╭─ Dataset content
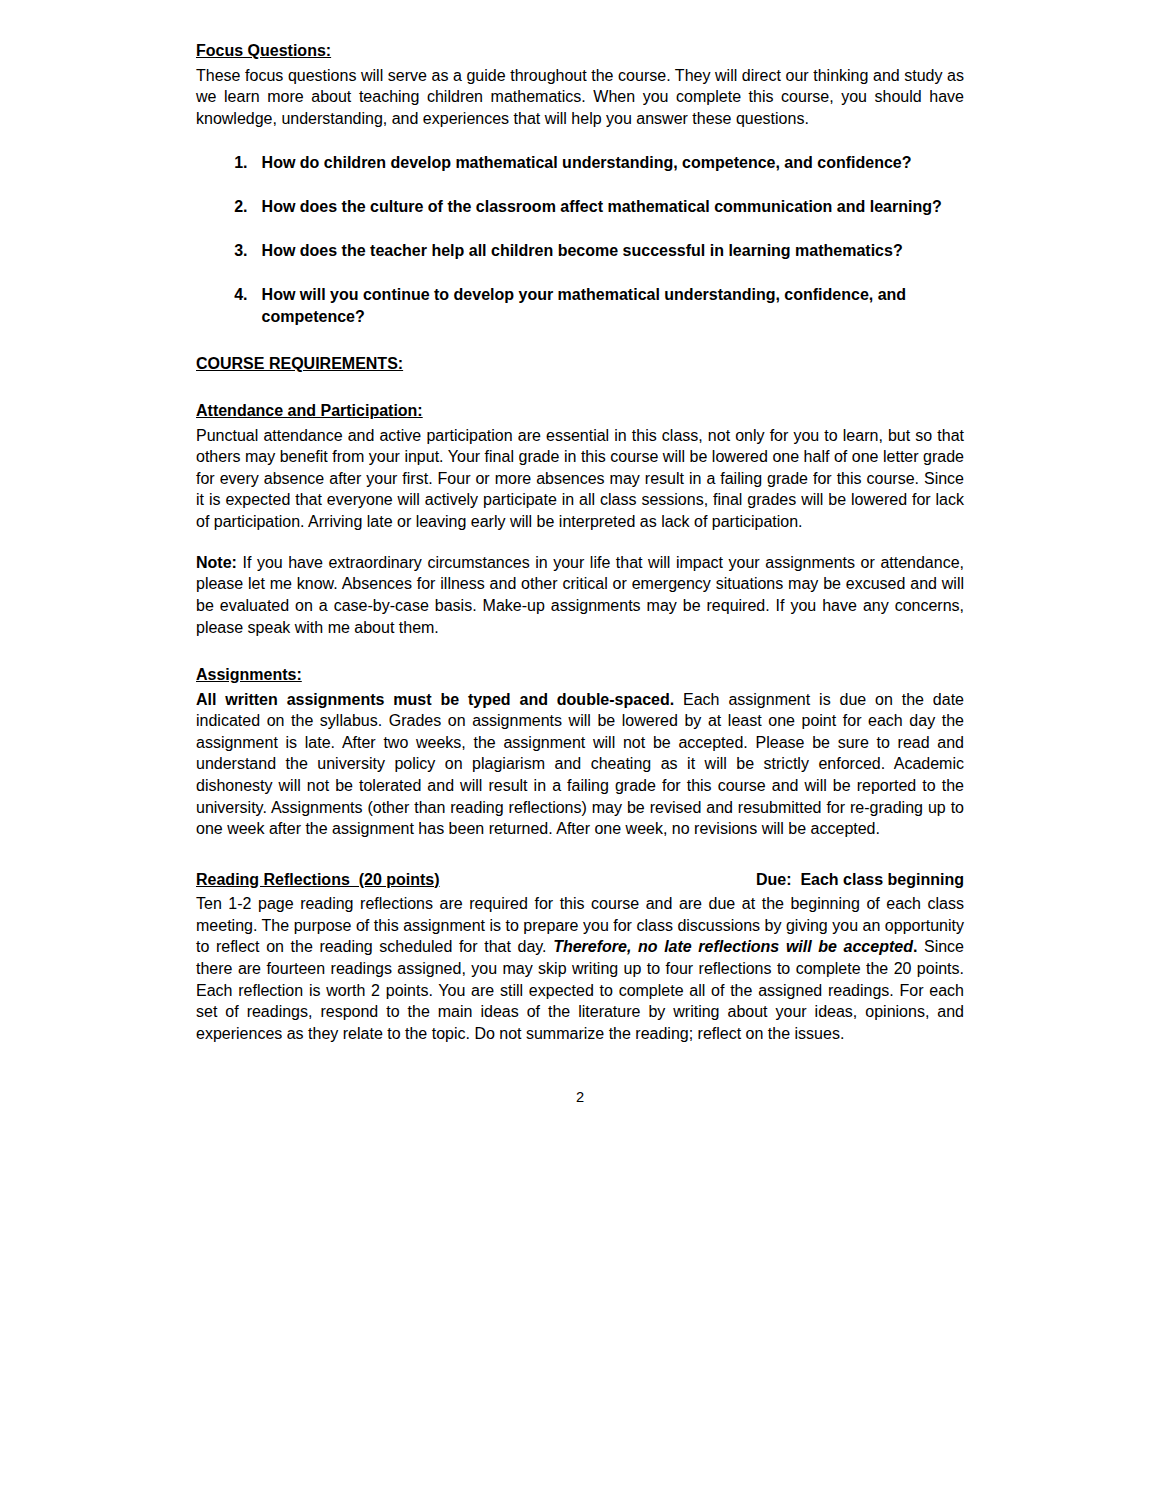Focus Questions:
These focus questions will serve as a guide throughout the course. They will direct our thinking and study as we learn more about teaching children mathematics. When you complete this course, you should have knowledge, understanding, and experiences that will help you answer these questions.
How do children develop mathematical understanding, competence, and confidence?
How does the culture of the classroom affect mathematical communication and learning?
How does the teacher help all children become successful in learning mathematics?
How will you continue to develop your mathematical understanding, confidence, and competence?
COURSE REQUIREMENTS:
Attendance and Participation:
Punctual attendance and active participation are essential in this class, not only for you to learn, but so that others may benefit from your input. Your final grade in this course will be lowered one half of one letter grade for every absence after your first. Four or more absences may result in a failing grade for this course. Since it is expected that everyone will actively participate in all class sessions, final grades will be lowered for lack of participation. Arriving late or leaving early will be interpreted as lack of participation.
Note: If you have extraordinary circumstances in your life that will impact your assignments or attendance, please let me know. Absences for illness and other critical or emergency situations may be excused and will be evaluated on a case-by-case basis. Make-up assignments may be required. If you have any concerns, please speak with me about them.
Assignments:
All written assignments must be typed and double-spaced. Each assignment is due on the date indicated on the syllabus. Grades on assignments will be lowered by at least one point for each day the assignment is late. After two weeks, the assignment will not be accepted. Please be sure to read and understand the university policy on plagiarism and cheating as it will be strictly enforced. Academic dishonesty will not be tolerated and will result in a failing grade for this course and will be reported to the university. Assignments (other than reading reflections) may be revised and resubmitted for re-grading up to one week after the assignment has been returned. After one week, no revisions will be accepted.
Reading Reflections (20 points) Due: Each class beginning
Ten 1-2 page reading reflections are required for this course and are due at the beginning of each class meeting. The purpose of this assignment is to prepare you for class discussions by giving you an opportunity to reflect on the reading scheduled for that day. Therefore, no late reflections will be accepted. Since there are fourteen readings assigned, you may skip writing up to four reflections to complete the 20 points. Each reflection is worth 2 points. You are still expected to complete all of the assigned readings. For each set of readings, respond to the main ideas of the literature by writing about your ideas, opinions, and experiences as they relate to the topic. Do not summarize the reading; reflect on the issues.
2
╰─
# What you have to do
How many of the lines above contain the string "complete"? Give the number only.

# Response below
2